• [Prompt A] List every section heading that appears in the monthly recap below.

• [Provided passage]
···

So let’s look at how I did this month:
Queries:
I was about to send one when an editor got in touch with an assignment. So I sent none, but I got work. I wish I could bottle that!
LOIs:
I sent no new ones, but followed up on some previous ones. Sad news back from one contact–most of her department was laid off the week before I’d gotten in touch. I expressed my condolences, and I offered to keep in touch. She must be stinging from the layoff still — no response at all. Can’t blame her. That’s a tough position.
Existing clients:
Once again this was where the bulk of my work came from. I’m getting a little nervous that there aren’t new clients being added to the mix, so I’m ramping up the LOI and query machine in December. Since most magazine budgets are history by now, I’m shooting for January assignments. One editor got in touch this week with one of those January assignments, so I know there’s a check coming in February. Between the two retainer clients, the marketing firm work, and the magazine work, I’ve been pretty busy.
New clients:
Oddly, one today came from a temp agency I’d signed with seven years ago. The recruiter “found” my updated information on LinkedIn and called. I may have some offsite work coming in for December, so that’s promising. If not, I’m going to be plenty busy thanks to the current clients, plus a magazine article due in a few weeks.
Referrals:
I had a few, but nothing that fit.
Earnings:
Amen for retainers in the slow months! I’m fortunate to be doing quite well — surpassing my new target by 15 percent.
Bottom line:
Call me crazy, but I get nervous when things are going well. I feel I should be increasing my marketing efforts and trying to secure projects four to six months out. I don’t want to get complacent with the few clients I have now, and retainers do make one feel too secure. I know one retainer is about to expire, so I’m looking to replace or extend that income stream for January.
How was it for you in November? Did you meet your goals? What’s working? What isn’t?
Financially, it sucked. I need to clean house with several clients to make room for other ones who don't bounce checks and pay on time.

···

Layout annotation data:

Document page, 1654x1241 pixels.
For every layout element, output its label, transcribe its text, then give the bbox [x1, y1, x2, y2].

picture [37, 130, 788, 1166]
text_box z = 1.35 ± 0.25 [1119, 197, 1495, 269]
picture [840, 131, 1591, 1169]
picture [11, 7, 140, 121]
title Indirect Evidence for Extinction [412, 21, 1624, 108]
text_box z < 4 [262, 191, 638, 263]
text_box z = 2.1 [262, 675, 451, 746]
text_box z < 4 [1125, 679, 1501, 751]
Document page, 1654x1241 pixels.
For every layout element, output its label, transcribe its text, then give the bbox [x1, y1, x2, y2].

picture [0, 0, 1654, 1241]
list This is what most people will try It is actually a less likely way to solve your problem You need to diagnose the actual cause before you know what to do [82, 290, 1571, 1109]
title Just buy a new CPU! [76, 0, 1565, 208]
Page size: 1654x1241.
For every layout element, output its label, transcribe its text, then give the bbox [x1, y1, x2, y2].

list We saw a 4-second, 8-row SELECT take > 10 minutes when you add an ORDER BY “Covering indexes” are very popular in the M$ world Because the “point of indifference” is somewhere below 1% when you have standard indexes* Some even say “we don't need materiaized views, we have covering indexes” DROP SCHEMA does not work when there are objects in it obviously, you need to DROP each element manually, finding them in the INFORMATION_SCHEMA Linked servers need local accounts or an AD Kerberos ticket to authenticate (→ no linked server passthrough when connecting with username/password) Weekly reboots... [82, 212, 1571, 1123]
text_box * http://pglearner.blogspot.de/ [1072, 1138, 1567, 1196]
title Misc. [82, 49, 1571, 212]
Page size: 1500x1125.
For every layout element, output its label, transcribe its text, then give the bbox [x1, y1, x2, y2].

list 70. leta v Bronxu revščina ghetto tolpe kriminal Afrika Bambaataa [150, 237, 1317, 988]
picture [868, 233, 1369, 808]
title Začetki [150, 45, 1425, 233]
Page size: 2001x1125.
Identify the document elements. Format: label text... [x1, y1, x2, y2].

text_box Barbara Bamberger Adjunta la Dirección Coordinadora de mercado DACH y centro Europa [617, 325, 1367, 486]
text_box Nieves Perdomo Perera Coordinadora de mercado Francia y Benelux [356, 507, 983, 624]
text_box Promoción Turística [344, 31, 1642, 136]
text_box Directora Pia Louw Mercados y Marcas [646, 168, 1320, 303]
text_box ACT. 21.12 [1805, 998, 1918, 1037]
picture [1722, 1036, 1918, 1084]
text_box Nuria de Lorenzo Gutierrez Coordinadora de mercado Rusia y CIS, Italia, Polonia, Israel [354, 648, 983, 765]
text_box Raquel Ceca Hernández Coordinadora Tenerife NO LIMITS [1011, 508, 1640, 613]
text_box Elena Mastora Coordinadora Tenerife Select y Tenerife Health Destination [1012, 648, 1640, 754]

···

• [Prompt B] Echo the records from the line containing "Page size: 1500x1125." through the final line of the records. Include both of those lines.

• [Written response A] Queries, LOIs, Existing clients, New clients, Referrals, Earnings, Bottom line

• [Written response B]
Page size: 1500x1125.
For every layout element, output its label, transcribe its text, then give the bbox [x1, y1, x2, y2].

list 70. leta v Bronxu revščina ghetto tolpe kriminal Afrika Bambaataa [150, 237, 1317, 988]
picture [868, 233, 1369, 808]
title Začetki [150, 45, 1425, 233]
Page size: 2001x1125.
Identify the document elements. Format: label text... [x1, y1, x2, y2].

text_box Barbara Bamberger Adjunta la Dirección Coordinadora de mercado DACH y centro Europa [617, 325, 1367, 486]
text_box Nieves Perdomo Perera Coordinadora de mercado Francia y Benelux [356, 507, 983, 624]
text_box Promoción Turística [344, 31, 1642, 136]
text_box Directora Pia Louw Mercados y Marcas [646, 168, 1320, 303]
text_box ACT. 21.12 [1805, 998, 1918, 1037]
picture [1722, 1036, 1918, 1084]
text_box Nuria de Lorenzo Gutierrez Coordinadora de mercado Rusia y CIS, Italia, Polonia, Israel [354, 648, 983, 765]
text_box Raquel Ceca Hernández Coordinadora Tenerife NO LIMITS [1011, 508, 1640, 613]
text_box Elena Mastora Coordinadora Tenerife Select y Tenerife Health Destination [1012, 648, 1640, 754]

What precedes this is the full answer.